# Can I use a lease car from that I get from a dealer to make it as Uber Car that I drive ?



## Jay Jay (Jan 29, 2015)

I want to be an Uber driver, and I do not have a car . So would it be possible to lease a car from dealership ( lease contract ) and use it as Uber car ?


Thank you SO much 

Jay Jay


----------



## CJ ASLAN (Sep 13, 2014)

Most lease deals are either 10,000/12,0000/15,000 miles allotted per year. Depending on how much you plan on ubering, you are setting yourself up for some trouble down the road. Most dealerships charge $0.20/0.25 per mile over your limit...

Just make sure you make the right decision. 
With that being said, UberX rates are pretty shitty to be sacrificing driving miles (on your lease), to Uber.


----------



## LAuberX (Jun 3, 2014)

No. Uber not worth a new car.


----------



## SDUberdriver (Nov 11, 2014)

Jay Jay said:


> I want to be an Uber driver, and I do not have a car . So would it be possible to lease a car from dealership ( lease contract ) and use it as Uber car ?
> 
> Thank you SO much
> 
> Jay Jay


_Look for an Uber Black Partner that has a vehicle for lease._


----------



## uber_sea (Jan 9, 2015)

You'd run out of your yearly mileage quota within 4-5 months depends on how much you drive.

If you don't mind drive for free then you can go ahead and lease a car and drive for uber.

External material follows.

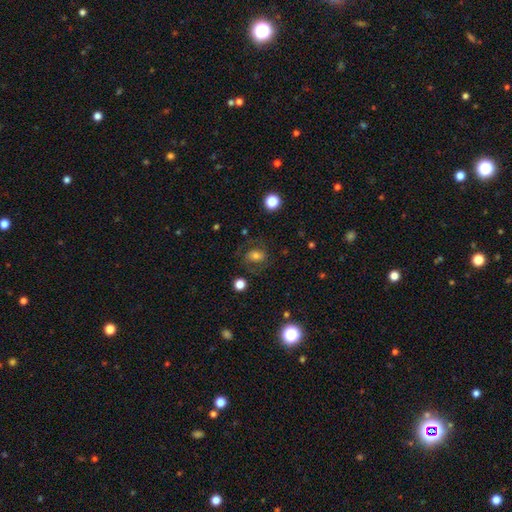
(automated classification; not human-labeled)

Hey you get a free car to drive when you are not ubering!


----------



## SDUberdriver (Nov 11, 2014)

uber_sea said:


> You'd run out of your yearly mileage quota within 4-5 months depends on how much you drive.
> 
> If you don't mind drive for free then you can go ahead and lease a car and drive for uber.
> 
> Hey you get a free car to drive when you are not ubering!


_Charger fan here. But I will be the 12th man on Sunday!!!!_


----------



## Phillyx (Nov 9, 2014)

You can drive any vehicle for fuber, end of the year you can write of your charity work with IRS


----------



## Carlypso_Chris (Jan 29, 2015)

I would strongly advocate not leasing. Probably the best course of action (and a lot of our recent customers) buy 36-39mo old cars that have just come off lease. We're still working on showing what the "best" car for using in Uber/Lyft may be, but given gas prices recent falls, hybrids are definitely not king!


----------



## SDUberdriver (Nov 11, 2014)

Carlypso_Chris said:


> I would strongly advocate not leasing. Probably the best course of action (and a lot of our recent customers) buy 36-39mo old cars that have just come off lease. We're still working on showing what the "best" car for using in Uber/Lyft may be, but given gas prices recent falls, hybrids are definitely not king!

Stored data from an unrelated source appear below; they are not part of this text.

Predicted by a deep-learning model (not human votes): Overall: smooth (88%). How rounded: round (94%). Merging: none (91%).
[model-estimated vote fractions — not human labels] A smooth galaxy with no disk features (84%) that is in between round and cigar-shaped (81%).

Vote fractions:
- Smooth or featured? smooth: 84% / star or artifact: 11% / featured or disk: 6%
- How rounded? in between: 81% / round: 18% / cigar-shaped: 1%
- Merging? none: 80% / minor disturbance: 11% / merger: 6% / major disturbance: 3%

_But he could lease a vehicle week to week from an Uber Black Partner. For example ,I am in San Diego,have my TCP permit and Uber considers me Black. Even though I don't have blk vehicles. Because I have my TCP ,I am able to lease out vehicles. They have my TCP,airport permits and commercial insurance. A lot of TCP partners in CA are doing that. _


----------



## MiamiFlyer (Sep 22, 2014)

Jay Jay said:


> I want to be an Uber driver, and I do not have a car . So would it be possible to lease a car from dealership ( lease contract ) and use it as Uber car ?
> 
> Thank you SO much
> 
> Jay Jay


You could lease a car to do Uber, but the question is why would you?
Even 15k miles a year will not cover driving part time.

DO NOT BUY A CAR FOR UBER.
The rates are bad, they are only getting worse.

If you must (AND YOU SHOULDN'T), buy a used car in good condition.
But I insist, if you buy a car specifically to do Uber, you WILL regret it.

This is something to do part time at best right now.


----------



## UberDesson (Jan 18, 2015)

My suggestion: Get a used, cheap, dependable, and barely qualified (in terms of year & model) car like a used Camry (I did it). Drive it for a couple of years and make the most out of it.


----------



## eloso (Nov 18, 2014)

UberDesson said:


> My suggestion: Get a used, cheap, dependable, and barely qualified (in terms of year & model) car like a used Camry (I did it). Drive it for a couple of years and make the most out of it.


Very good advice. I agree this is the way to go with UberX.


----------



## TeleSki (Dec 4, 2014)

I wouldn't recommend leasing for most situations, and probably not for Uber, but most leases you don't need to worry about miles too much, because you can usually purchase the car at the end of the lease and/or sell it. If you are going sell it, it will most-likely be worth less than the payoff amount and you would have to make up the difference to pay the lease off.
I bought a one year old Prius with 36K miles from Hertz Car Sales for 17.9. It was not my first choice of cars if I was only buying it for my personal use, but I like it, and it's great for Uber. I only drive Uber part-time though, about 1200-1500 miles a month, and don't do much personal driving.
UberDesson's advice is good. I went with a newer car, because I didn't want to come up with cash should I need a major repair. My previous car (Honda) had 200K miles on it when I sold it. It was a great car, but I spent $4k in repairs the last year I had it. I could have leased a car for almost 2 years for those costs.


----------



## Uberdawg (Oct 23, 2014)

Go find you a used 05 or 06 vehicle for around 3-5 grand. Hopefully you can pay cash, drive the wheels off, crush, rinse, repeat.


----------